Depuis 2022, elle occupe le fauteuil nº 28 de l’Académie des Lettres de l’État de São Paulo, ayant succédée à Lygia Fagundes Telles, et siège aux conseils d’administration de la Fondation Padre Anchieta, de la Pinacothèque de São Paulo et du Fonds de dotation de l’Université de São Paulo. Elle est également chroniqueuse pour Folha de S.Paulo.

En 2016, elle a été secrétaire adjointe aux droits humains de la ville de São Paulo. En 2019, elle a reçu le Prix Prince Claus, décerné par le Royaume des Pays-Bas, et a été nommée parmi les 100 femmes les plus influentes de la BBC. En 2020, elle a reçu le Prix Jabuti dans la catégorie Sciences humaines pour Pequeno Manual Antirracista.
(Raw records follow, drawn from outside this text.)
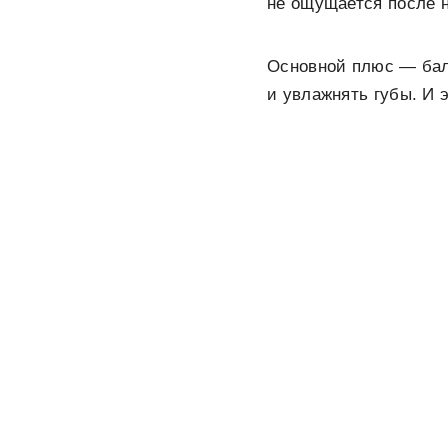
не ощущается после 
Основной плюс — бал
и увлажнять губы. И 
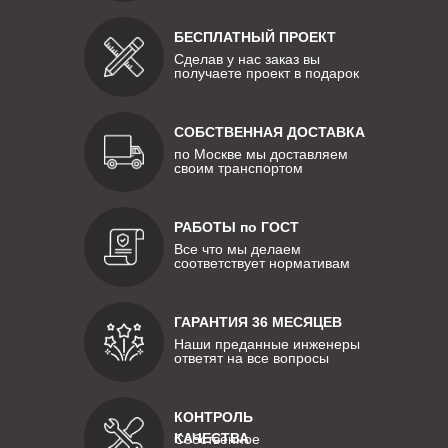
БЕСПЛАТНЫЙ ПРОЕКТ
Сделав у нас заказ вы
получаете проект в подарок
СОБСТВЕННАЯ ДОСТАВКА
по Москве мы доставляем
своим транспортом
РАБОТЫ по ГОСТ
Все что мы делаем
соответствует нормативам
ГАРАНТИЯ 36 МЕСЯЦЕВ
Наши преданные инженеры
ответят на все вопросы
КОНТРОЛЬ
КАЧЕСТВА
Собственное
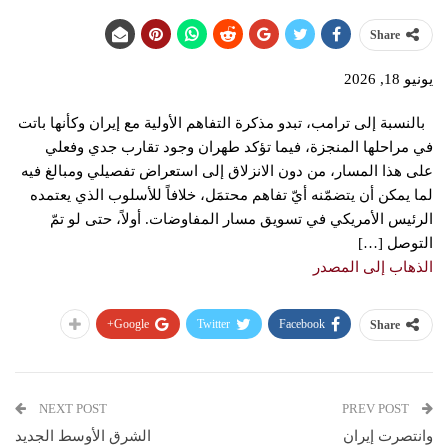
Share
يونيو 18, 2026
بالنسبة إلى ترامب، تبدو مذكرة التفاهم الأولية مع إيران وكأنها باتت
في مراحلها المنجزة، فيما تؤكد طهران وجود تقارب جدي وفعلي
على هذا المسار، من دون الانزلاق إلى استعراض تفصيلي ومبالغ فيه
لما يمكن أن يتضمّنه أيّ تفاهم محتمَل، خلافاً للأسلوب الذي يعتمده
الرئيس الأمريكي في تسويق مسار المفاوضات. أولاً، حتى لو تمّ
التوصل […]
الذهاب إلى المصدر
Google+
Twitter
Facebook
Share
NEXT POST
PREV POST
وانتصرت إيران
الشرق الأوسط الجديد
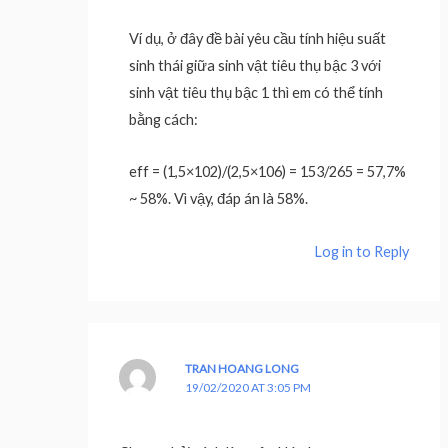
Ví dụ, ở đây đề bài yêu cầu tính hiệu suất
sinh thái giữa sinh vật tiêu thụ bậc 3 với
sinh vật tiêu thụ bậc 1 thì em có thể tính
bằng cách:
eff = (1,5×102)/(2,5×106) = 153/265 = 57,7%
~ 58%. Vì vậy, đáp án là 58%.
Log in to Reply
TRAN HOANG LONG
19/02/2020 AT 3:05 PM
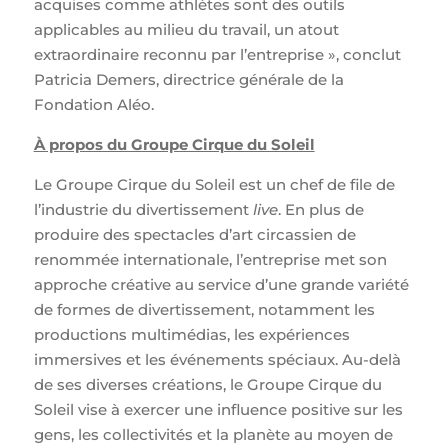
acquises comme athlètes sont des outils
applicables au milieu du travail, un atout
extraordinaire reconnu par l’entreprise », conclut
Patricia Demers, directrice générale de la
Fondation Aléo.
À propos du Groupe Cirque du Soleil
Le Groupe Cirque du Soleil est un chef de file de
l’industrie du divertissement
live
. En plus de
produire des spectacles d’art circassien de
renommée internationale, l’entreprise met son
approche créative au service d’une grande variété
de formes de divertissement, notamment les
productions multimédias, les expériences
immersives et les événements spéciaux. Au-delà
de ses diverses créations, le Groupe Cirque du
Soleil vise à exercer une influence positive sur les
gens, les collectivités et la planète au moyen de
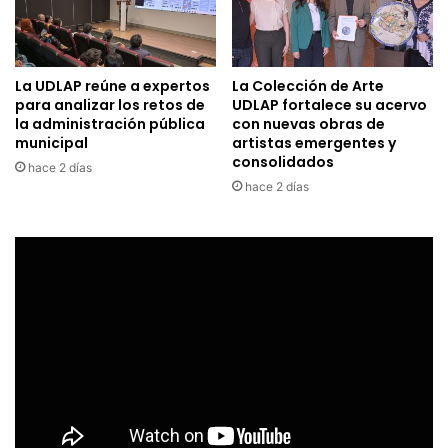
La UDLAP reúne a expertos
La Colección de Arte
para analizar los retos de
UDLAP fortalece su acervo
la administración pública
con nuevas obras de
municipal
artistas emergentes y
consolidados
hace 2 días
hace 2 días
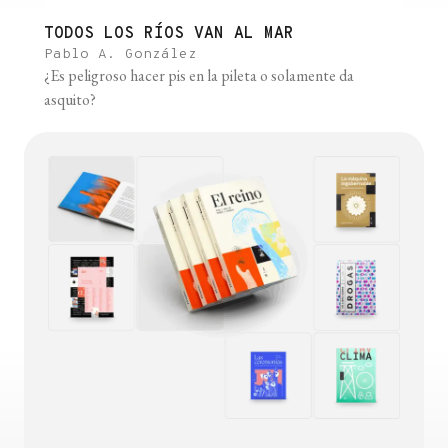
TODOS LOS RÍOS VAN AL MAR
Pablo A. González
¿Es peligroso hacer pis en la pileta o solamente da
asquito?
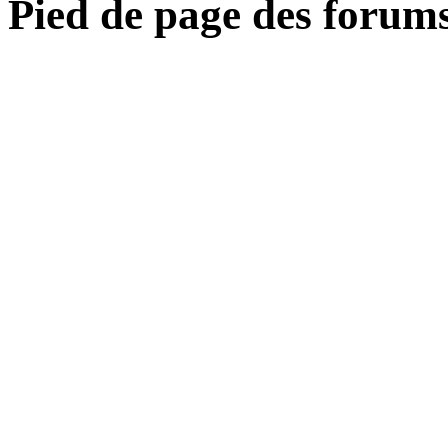
Pied de page des forum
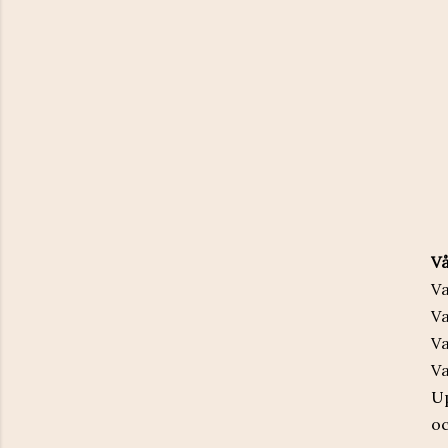
Vå
Va
Va
Va
Va
Up
oc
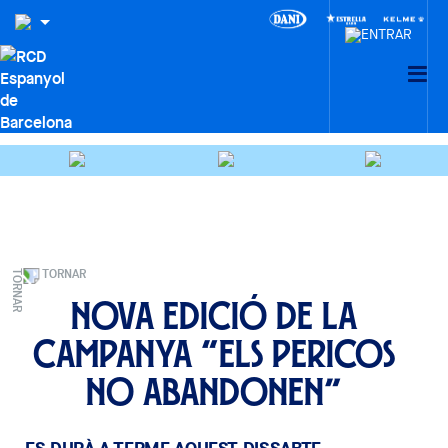
TORNAR
Nova edició de la
campanya “Els Pericos
No Abandonen”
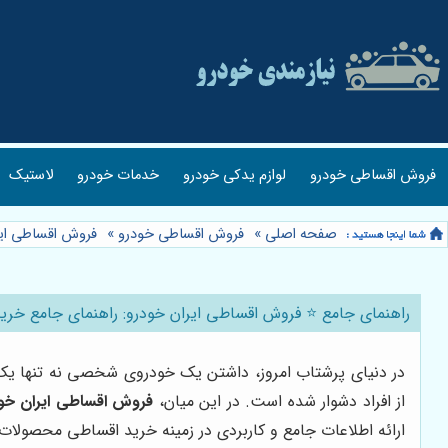
فروش اقساطی خودرو
لوازم یدکی خودرو
خدمات خودرو
لاستیک
صفحه اصلی
»
فروش اقساطی خودرو
»
فروش اقساطی ایر
راهنمای جامع ⭐️ فروش اقساطی ایران خودرو: راهنمای جامع خرید
در دنیای پرشتاب امروز، داشتن یک خودروی شخصی نه تنها یک 
از افراد دشوار شده است. در این میان،
فروش اقساطی ایران خو
ارائه اطلاعات جامع و کاربردی در زمینه خرید اقساطی محصولات 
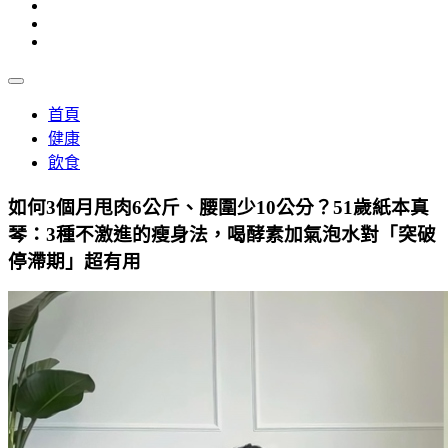
首頁
健康
飲食
如何3個月甩肉6公斤、腰圍少10公分？51歲紙本真
琴：3種不激進的瘦身法，喝酵素加氣泡水對「突破
停滯期」超有用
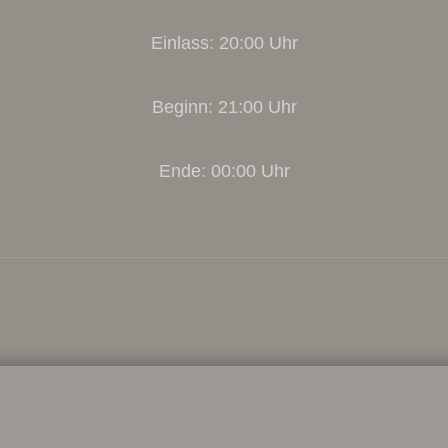
Einlass: 20:00 Uhr
Beginn: 21:00 Uhr
Ende: 00:00 Uhr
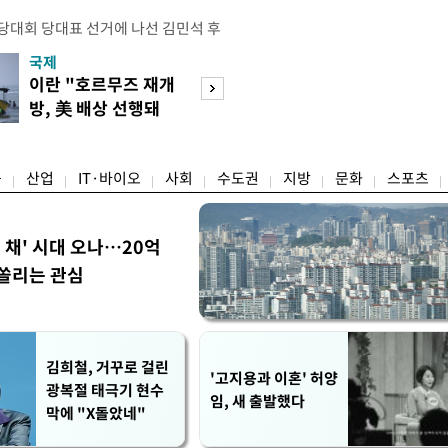
전당대회 당대표 선거에 나선 김민석 후
역 순회경선에서 '누적 1위'를 탈환했
국제
경제
 우세 지역으로 점쳐졌던 충청권과 부산
이란 "호르무즈 재개
세계식량가격 다
승 1패를 주고 받은 김 후보는 이날
방, 美 배상 선행돼
상승…곡물·설탕 
며 '2승 1패'로 앞서가게 됐다. 다
야"
썩'
율 차이가 '0.86%p'에 불과
융
산업
IT·바이오
사회
수도권
지방
문화
스포츠
한 채' 시대 오나…20억
쏠리는 관심
김희철, 거꾸로 걸린
'고지용과 이혼' 허양
광복절 태극기 현수
임, 새 출발했다
막에 "X돌았네"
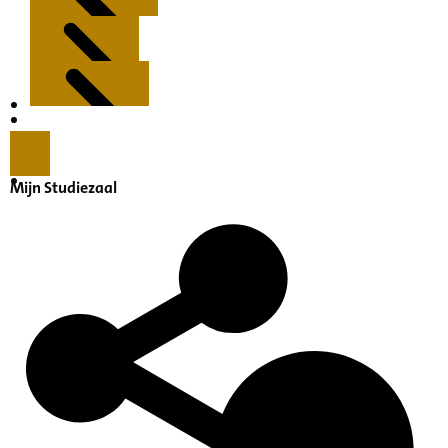
Kenmerken
Inleiding
Mijn Studiezaal
Inventaris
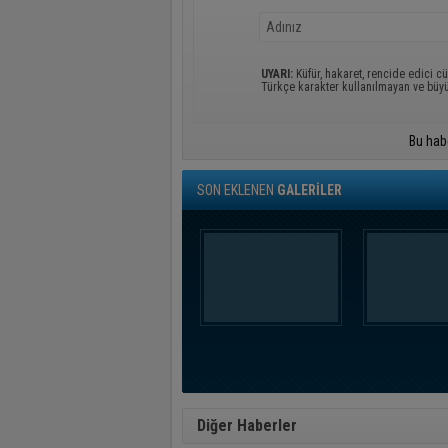
UYARI:
Küfür, hakaret, rencide edici cü
Türkçe karakter kullanılmayan ve büy
Bu hab
SON EKLENEN
GALERİLER
Diğer Haberler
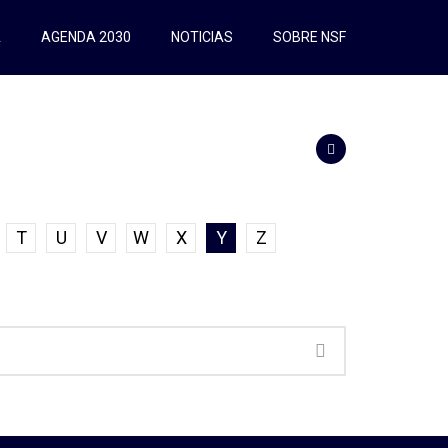
A
AGENDA 2030
NOTICIAS
SOBRE NSF
T
U
V
W
X
Y
Z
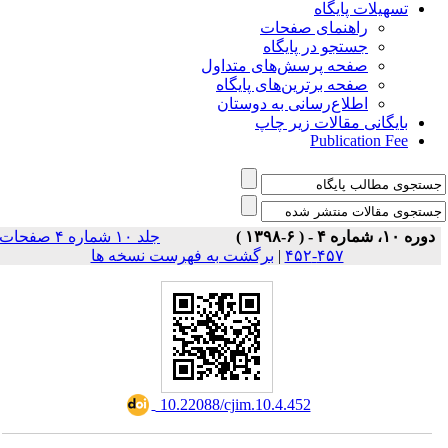
تسهیلات پایگاه
راهنمای صفحات
جستجو در پایگاه
صفحه پرسش‌های متداول
صفحه برترین‌های پایگاه
اطلاع‌رسانی به دوستان
بایگانی مقالات زیر چاپ
Publication Fee
دوره ۱۰، شماره ۴ - ( ۶-۱۳۹۸ )
جلد ۱۰ شماره ۴ صفحات
برگشت به فهرست نسخه ها
|
۴۵۷-۴۵۲
‎ 10.22088/cjim.10.4.452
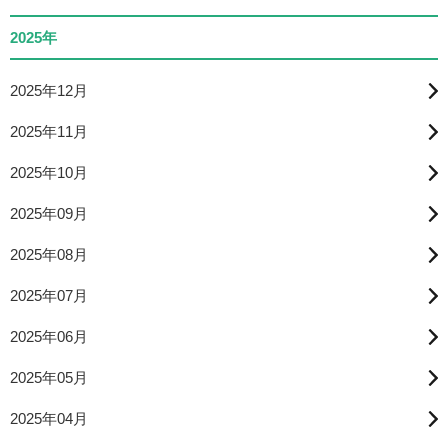
2025年
2025年12月
2025年11月
2025年10月
2025年09月
2025年08月
2025年07月
2025年06月
2025年05月
2025年04月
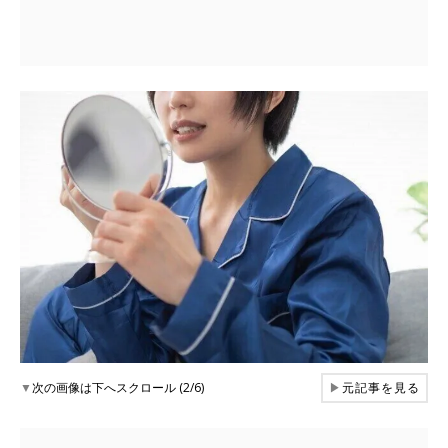
▼
次の画像は下へスクロール (2/6)
▶
元記事を見る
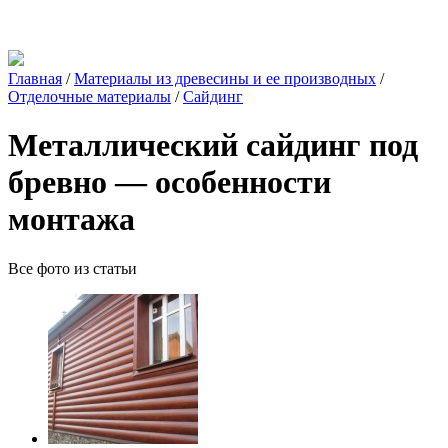
Главная
/
Материалы из древесины и ее производных
/
Отделочные материалы
/
Сайдинг
Металлический сайдинг под
бревно — особенности
монтажа
Все фото из статьи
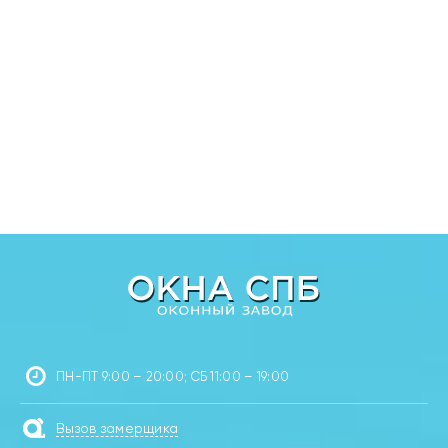
ПН-ПТ 9:00 – 20:00; СБ 11:00 – 19:00
Вызов замерщика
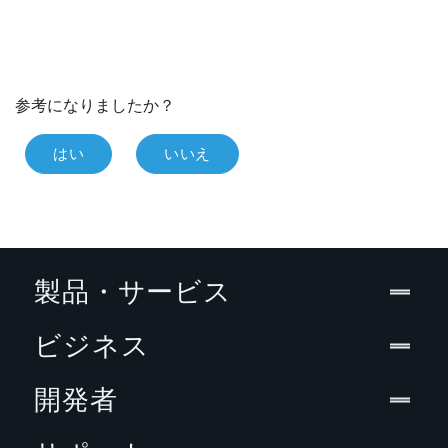
参考になりましたか？
はい
いいえ
製品・サービス
ビジネス
開発者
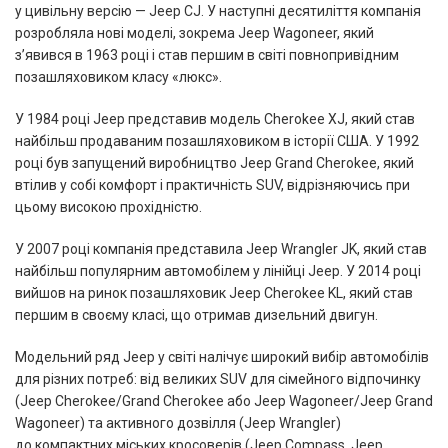
у цивільну версію — Jeep CJ. У наступні десятиліття компанія
розробляла нові моделі, зокрема Jeep Wagoneer, який
з’явився в 1963 році і став першим в світі повнопривідним
позашляховиком класу «люкс».
У 1984 році Jeep представив модель Cherokee XJ, який став
найбільш продаваним позашляховиком в історії США. У 1992
році був запущений виробництво Jeep Grand Cherokee, який
втілив у собі комфорт і практичність SUV, відрізняючись при
цьому високою прохідністю.
У 2007 році компанія представила Jeep Wrangler JK, який став
найбільш популярним автомобілем у лінійці Jeep. У 2014 році
вийшов на ринок позашляховик Jeep Cherokee KL, який став
першим в своєму класі, що отримав дизельний двигун.
Модельний ряд Jeep у світі налічує широкий вибір автомобілів
для різних потреб: від великих SUV для сімейного відпочинку
(Jeep Cherokee/Grand Cherokee або Jeep Wagoneer/Jeep Grand
Wagoneer) та активного дозвілля (Jeep Wrangler)
до компактних міських кросоверів (Jeep Compass, Jeep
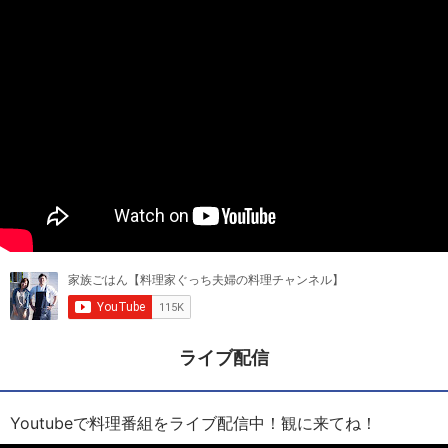
ライブ配信
Youtubeで料理番組をライブ配信中！観に来てね！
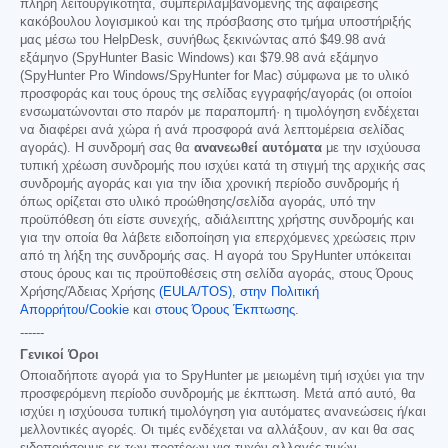
πλήρη λειτουργικότητα, συμπεριλαμβανομένης της αφαίρεσης
κακόβουλου λογισμικού και της πρόσβασης στο τμήμα υποστήριξής
μας μέσω του HelpDesk, συνήθως ξεκινώντας από
$49.98
ανά
εξάμηνο (SpyHunter Basic Windows) και
$79.98
ανά εξάμηνο
(SpyHunter Pro Windows/SpyHunter for Mac) σύμφωνα με το υλικό
προσφοράς και τους όρους της σελίδας εγγραφής/αγοράς (οι οποίοι
ενσωματώνονται στο παρόν με παραπομπή· η τιμολόγηση ενδέχεται
να διαφέρει ανά χώρα ή ανά προσφορά ανά λεπτομέρεια σελίδας
αγοράς). Η συνδρομή σας θα
ανανεωθεί αυτόματα
με την ισχύουσα
τυπική χρέωση συνδρομής που ισχύει κατά τη στιγμή της αρχικής σας
συνδρομής αγοράς και για την ίδια χρονική περίοδο συνδρομής ή
όπως ορίζεται στο υλικό προώθησης/σελίδα αγοράς, υπό την
προϋπόθεση ότι είστε συνεχής, αδιάλειπτης χρήστης συνδρομής και
για την οποία θα λάβετε ειδοποίηση για επερχόμενες χρεώσεις πριν
από τη λήξη της συνδρομής σας. Η αγορά του SpyHunter υπόκειται
στους όρους και τις προϋποθέσεις στη σελίδα αγοράς, στους Όρους
Χρήσης/Άδειας Χρήσης
(EULA/TOS)
,
στην Πολιτική
Απορρήτου/Cookie
και
στους Όρους Έκπτωσης
.
------
Γενικοί Όροι
Οποιαδήποτε αγορά για το SpyHunter με μειωμένη τιμή ισχύει για την
προσφερόμενη περίοδο συνδρομής με έκπτωση. Μετά από αυτό, θα
ισχύει η ισχύουσα τυπική τιμολόγηση για αυτόματες ανανεώσεις ή/και
μελλοντικές αγορές. Οι τιμές ενδέχεται να αλλάξουν, αν και θα σας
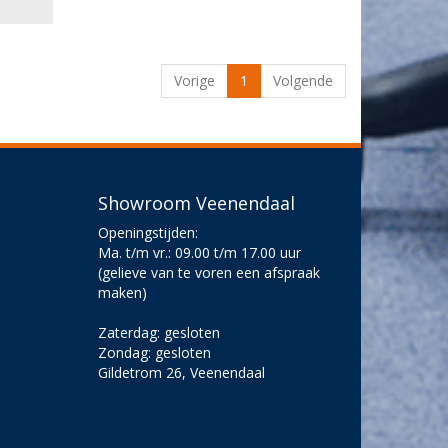
Vorige
1
Volgende
Showroom Veenendaal
Openingstijden:
Ma. t/m vr.: 09.00 t/m 17.00 uur
(gelieve van te voren een afspraak
maken)
Zaterdag: gesloten
Zondag: gesloten
Gildetrom 26, Veenendaal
En 2023, elle est devenue la première civile brésilienne invitée à s’adresser à l’Assemblée générale des Nations unies à l’occasion de la Journée internationale des victimes de l’esclavage et de la traite transatlantique des esclaves. La même année, elle a reçu le Prix franco-allemand des droits humains.

Introduction

La trajectoire intellectuelle et publique de Djamila Ribeiro s’enracine profondément dans des expériences formatrices qui articulent pensée critique, conscience politique, action collective et vie culturelle. Fille du docker syndicaliste Joaquim Ribeiro dos Santos et de la travailleuse domestique Erani Ribeiro dos Santos, elle est la benjamine d’une fratrie de quatre enfants et a grandi dans un environnement marqué à la fois par l’engagement politique et par le soin quotidien.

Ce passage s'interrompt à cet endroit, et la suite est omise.